BEGIN EXERCISE INPUT

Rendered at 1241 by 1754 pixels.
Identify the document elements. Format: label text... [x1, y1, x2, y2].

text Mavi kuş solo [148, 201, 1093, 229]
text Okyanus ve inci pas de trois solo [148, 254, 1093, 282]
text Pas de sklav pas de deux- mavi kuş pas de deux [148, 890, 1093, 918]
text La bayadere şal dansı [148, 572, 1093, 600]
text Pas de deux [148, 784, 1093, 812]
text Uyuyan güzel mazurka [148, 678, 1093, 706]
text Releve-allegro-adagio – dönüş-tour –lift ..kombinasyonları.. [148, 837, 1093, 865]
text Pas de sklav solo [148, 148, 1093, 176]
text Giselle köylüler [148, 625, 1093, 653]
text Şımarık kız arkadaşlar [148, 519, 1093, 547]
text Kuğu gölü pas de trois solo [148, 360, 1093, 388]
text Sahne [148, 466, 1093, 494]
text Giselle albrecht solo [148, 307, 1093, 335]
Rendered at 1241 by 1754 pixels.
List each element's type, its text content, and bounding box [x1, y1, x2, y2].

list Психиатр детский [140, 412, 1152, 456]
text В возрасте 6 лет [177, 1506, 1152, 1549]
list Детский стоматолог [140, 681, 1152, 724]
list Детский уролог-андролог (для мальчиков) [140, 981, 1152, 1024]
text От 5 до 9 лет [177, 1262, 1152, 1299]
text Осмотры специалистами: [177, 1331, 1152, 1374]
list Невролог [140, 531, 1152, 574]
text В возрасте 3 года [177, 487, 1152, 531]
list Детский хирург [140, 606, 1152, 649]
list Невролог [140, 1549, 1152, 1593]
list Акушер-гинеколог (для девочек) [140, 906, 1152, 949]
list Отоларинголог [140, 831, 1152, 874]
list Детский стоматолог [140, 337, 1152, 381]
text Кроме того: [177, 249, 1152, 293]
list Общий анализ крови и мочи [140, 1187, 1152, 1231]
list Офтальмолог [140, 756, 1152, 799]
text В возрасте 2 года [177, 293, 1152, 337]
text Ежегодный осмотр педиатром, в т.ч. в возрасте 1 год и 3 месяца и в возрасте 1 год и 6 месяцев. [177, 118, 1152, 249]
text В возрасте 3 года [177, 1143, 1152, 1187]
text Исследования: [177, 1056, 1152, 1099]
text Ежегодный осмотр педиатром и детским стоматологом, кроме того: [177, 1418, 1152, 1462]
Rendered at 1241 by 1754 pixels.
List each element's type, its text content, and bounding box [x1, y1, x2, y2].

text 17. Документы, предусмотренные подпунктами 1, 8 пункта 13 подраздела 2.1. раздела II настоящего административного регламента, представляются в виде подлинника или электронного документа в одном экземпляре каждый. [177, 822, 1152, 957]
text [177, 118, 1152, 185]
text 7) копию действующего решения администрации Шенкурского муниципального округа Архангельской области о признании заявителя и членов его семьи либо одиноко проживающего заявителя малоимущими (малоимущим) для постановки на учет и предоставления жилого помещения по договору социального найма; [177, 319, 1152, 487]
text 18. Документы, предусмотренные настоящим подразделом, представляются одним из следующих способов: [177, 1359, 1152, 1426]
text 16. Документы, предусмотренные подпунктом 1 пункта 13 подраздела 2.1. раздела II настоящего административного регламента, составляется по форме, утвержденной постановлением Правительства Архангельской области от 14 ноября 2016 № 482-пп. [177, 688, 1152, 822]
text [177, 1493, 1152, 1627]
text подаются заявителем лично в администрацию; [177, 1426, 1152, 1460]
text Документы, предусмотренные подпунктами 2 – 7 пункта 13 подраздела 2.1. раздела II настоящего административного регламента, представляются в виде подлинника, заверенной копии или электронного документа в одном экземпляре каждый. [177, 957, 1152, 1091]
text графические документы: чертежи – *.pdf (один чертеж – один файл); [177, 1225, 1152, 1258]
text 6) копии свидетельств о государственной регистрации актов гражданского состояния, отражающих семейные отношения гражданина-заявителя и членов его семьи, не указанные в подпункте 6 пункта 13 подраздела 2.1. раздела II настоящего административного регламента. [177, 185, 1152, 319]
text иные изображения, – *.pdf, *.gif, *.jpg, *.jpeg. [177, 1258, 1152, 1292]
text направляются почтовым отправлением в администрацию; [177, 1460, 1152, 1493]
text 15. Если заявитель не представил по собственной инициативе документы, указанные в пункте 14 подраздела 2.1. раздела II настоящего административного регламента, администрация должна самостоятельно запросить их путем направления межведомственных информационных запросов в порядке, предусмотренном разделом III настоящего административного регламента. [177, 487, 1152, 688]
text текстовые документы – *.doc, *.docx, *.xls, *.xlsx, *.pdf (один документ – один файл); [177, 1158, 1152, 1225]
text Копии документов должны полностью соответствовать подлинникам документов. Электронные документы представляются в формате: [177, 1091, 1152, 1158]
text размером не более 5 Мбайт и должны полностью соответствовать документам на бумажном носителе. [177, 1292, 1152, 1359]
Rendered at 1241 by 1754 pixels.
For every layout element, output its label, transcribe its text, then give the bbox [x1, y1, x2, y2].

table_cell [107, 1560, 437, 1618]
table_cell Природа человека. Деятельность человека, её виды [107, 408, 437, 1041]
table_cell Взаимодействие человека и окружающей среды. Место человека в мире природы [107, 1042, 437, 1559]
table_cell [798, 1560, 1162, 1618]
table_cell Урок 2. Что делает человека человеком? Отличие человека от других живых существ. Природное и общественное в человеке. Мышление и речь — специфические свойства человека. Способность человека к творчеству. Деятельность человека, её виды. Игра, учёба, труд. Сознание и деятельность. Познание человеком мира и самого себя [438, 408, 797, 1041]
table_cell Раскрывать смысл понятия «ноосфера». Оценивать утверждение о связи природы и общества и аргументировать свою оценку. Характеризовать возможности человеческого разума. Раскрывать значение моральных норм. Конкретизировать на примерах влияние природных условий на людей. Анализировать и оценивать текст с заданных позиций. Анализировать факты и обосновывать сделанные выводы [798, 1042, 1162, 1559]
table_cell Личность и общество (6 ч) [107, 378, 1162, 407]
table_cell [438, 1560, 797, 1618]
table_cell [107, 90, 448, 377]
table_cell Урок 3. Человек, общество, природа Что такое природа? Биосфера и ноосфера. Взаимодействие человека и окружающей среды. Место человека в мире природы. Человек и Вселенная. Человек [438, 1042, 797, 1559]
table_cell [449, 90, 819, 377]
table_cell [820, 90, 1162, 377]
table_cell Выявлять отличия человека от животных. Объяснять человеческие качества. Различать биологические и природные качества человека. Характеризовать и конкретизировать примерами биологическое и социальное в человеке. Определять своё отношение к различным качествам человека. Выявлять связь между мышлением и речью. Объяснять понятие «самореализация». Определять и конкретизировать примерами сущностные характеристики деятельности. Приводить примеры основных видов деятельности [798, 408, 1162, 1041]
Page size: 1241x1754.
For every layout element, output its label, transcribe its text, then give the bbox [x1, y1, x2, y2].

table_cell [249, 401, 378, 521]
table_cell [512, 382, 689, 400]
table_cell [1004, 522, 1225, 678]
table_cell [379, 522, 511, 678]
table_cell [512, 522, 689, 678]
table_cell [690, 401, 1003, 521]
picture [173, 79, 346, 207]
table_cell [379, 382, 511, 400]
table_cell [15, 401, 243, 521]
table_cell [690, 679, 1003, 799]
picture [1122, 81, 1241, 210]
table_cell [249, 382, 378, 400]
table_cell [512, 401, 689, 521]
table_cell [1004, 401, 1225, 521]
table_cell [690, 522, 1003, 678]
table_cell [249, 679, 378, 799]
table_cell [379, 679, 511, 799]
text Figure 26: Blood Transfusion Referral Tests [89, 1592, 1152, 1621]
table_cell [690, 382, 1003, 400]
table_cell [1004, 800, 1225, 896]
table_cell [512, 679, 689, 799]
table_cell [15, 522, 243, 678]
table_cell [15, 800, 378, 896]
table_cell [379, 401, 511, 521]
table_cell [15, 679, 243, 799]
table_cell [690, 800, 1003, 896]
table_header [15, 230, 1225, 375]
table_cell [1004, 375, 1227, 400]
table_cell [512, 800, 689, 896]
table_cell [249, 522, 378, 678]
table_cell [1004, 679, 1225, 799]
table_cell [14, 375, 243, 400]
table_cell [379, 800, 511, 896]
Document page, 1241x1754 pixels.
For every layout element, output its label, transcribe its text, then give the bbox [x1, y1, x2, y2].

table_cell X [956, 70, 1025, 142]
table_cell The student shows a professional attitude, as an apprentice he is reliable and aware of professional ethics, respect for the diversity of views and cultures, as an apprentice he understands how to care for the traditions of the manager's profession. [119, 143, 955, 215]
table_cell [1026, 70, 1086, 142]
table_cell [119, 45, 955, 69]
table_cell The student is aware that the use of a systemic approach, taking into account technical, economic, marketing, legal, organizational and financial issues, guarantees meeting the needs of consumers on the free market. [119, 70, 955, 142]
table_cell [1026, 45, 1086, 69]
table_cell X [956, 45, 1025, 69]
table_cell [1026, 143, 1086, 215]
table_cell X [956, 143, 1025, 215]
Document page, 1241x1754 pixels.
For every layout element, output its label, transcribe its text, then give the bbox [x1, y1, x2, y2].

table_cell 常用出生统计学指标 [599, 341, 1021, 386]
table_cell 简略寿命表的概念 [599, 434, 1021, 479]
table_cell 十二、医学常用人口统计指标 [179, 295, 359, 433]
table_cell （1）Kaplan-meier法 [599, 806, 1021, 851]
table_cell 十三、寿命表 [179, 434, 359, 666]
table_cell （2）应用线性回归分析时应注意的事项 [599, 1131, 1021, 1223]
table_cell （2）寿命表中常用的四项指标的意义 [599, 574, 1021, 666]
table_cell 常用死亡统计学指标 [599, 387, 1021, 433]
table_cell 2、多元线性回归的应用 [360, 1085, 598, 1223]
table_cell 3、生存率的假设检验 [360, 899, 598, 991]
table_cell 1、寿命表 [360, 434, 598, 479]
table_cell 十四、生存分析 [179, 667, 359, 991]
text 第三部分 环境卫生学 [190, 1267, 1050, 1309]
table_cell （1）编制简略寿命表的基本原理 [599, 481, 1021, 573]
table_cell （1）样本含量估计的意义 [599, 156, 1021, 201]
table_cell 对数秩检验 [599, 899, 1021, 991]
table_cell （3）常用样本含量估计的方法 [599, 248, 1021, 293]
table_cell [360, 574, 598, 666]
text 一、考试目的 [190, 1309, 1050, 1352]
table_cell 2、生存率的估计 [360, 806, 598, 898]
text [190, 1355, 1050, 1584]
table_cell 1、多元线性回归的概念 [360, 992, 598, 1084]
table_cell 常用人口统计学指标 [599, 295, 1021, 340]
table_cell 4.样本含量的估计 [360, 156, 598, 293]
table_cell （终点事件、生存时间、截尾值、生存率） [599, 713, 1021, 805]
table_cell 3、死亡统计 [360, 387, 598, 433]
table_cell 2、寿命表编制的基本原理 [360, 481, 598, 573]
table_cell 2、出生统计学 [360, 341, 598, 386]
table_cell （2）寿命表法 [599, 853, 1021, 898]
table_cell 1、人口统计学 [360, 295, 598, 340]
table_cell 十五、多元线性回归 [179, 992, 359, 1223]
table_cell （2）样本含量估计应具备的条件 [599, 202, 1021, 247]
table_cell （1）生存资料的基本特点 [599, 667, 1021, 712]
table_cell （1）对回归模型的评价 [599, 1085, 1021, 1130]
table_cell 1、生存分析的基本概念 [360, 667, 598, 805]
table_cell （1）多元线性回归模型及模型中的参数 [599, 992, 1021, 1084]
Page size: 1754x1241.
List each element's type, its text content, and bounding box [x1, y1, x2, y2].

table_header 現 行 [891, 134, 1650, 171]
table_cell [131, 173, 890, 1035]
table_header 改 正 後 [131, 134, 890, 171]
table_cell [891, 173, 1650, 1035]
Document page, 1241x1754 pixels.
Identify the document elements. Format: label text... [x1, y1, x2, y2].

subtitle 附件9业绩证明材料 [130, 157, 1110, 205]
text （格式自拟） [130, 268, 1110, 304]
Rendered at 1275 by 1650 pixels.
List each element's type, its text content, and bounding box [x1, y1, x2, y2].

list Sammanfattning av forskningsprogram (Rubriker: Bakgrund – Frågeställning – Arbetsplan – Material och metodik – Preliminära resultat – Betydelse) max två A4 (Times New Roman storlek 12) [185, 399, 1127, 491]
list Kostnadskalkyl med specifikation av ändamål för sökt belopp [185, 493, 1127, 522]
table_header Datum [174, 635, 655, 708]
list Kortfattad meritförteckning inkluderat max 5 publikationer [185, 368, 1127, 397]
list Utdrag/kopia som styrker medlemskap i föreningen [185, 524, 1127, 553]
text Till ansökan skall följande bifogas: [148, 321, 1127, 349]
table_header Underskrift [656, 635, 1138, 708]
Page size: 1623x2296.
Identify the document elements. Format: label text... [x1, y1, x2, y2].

END EXERCISE INPUT

**JOB ITEM**
Pull every line containing the word "size" out of the entries above.

**RESULT BELOW**
Page size: 1241x1754.
Page size: 1754x1241.
Page size: 1623x2296.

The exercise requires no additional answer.